1. Give up being an expert.

 Whether you are an expert in finance, technology, risk management or anything else – do not spend your energy establishing your technical credentials. Subject matter experts are more common than people with meaningful breadth.  Be matter of fact about your background then move on.

2.    Describe what value you add, not how you add it.

Talk about what outcomes and results you have contributed to. Results are impressive – methodology isn’t.  Avoid the trap of identifying yourself as occupying a particular role, such as “devils advocate” – everyone on a board should be capable of taking an opposing view when necessary, boards aren’t looking people who are stuck in this or any method or role.

 3.    Craft a bio that contains stunning outcomes and describes breadth.

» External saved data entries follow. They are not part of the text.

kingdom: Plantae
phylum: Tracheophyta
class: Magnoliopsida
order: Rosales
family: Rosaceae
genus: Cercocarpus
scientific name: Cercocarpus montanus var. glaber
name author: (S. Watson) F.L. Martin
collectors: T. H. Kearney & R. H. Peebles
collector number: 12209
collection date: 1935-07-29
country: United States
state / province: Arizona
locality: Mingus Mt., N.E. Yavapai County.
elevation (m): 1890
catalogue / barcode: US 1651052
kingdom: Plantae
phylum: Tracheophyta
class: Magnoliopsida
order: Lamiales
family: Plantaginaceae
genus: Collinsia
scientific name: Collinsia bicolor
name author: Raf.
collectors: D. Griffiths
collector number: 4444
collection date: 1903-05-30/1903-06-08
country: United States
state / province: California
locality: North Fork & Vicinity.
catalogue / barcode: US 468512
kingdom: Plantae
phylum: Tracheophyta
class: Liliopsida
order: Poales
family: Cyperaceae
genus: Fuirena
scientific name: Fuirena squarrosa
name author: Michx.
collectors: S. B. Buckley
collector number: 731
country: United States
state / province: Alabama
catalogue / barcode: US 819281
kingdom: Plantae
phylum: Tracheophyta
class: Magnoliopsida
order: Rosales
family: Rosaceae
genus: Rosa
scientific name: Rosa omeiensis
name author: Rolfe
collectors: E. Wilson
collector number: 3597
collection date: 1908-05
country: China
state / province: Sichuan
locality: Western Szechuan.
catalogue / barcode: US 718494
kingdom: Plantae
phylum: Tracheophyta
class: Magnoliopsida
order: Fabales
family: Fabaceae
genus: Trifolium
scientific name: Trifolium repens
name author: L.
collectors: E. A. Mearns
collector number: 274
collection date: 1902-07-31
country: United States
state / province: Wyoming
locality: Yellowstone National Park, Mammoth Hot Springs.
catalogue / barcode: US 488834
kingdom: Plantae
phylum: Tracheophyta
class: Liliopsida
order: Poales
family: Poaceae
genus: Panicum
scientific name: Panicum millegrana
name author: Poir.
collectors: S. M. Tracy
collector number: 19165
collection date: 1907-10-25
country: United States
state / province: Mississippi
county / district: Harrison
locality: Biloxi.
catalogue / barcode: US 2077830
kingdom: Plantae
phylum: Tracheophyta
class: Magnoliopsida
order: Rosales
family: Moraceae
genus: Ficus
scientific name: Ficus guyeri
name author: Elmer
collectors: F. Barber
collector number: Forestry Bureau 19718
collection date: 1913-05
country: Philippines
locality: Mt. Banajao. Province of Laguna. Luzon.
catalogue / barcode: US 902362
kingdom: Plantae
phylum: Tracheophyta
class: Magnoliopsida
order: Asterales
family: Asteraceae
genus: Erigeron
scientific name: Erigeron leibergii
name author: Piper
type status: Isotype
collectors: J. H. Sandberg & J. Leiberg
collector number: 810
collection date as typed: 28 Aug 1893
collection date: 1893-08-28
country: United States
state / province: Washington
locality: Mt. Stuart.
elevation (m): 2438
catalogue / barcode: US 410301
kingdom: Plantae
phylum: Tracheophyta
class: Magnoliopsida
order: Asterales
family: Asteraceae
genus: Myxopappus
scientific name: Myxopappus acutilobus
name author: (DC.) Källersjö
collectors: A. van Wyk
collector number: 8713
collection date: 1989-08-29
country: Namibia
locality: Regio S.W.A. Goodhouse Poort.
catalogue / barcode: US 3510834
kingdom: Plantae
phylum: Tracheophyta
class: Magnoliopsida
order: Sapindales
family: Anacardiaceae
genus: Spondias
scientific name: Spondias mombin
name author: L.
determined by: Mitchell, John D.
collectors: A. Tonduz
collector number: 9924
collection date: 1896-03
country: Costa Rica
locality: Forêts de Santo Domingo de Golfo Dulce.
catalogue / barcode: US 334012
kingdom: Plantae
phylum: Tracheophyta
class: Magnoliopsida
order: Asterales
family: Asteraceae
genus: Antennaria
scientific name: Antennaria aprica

Even very smart people struggle with writing a compelling, one page biography. Get help if you need it but don’t spend hours editing your own and do not hire someone to help you because they are a good writer. This is a tool to market yourself – you need help from someone who writes well and who can clearly describe your value. This is not the time to be coy – boldly declare your value!

4.    Become a student of governance in formal and informal ways.

Director colleges are everywhere these days. Some are good, some aren’t.  Find one with a reasonable reputation and go. Then, if you are not already on a not-for-profit board, get on one so that you can exercise your knowledge and influencing skills with your colleagues.

5.    Don’t listen to unsolicited feedback.

Most of us have friends, colleagues and seatmates on airplanes who will give us an opinion on virtually anything – often unsolicited. Avoid listening to unsolicited feedback – it’s usually given for the benefit of the sender. Do not ask people who are not successful themselves for advice.

 6.    Build relationships.

Boards are groups of human beings working to achieve a common goal. They form relationships with one another. Who wants to have a member or several who are difficult or unwilling to contribute to a collegial environment? As one director said to me – “no turkeys allowed.” Blunt for sure.

Through your involvement in governance groups – NACD for example, build relationships over time. Give of yourself, look for ways to add value and allow others to get to know you.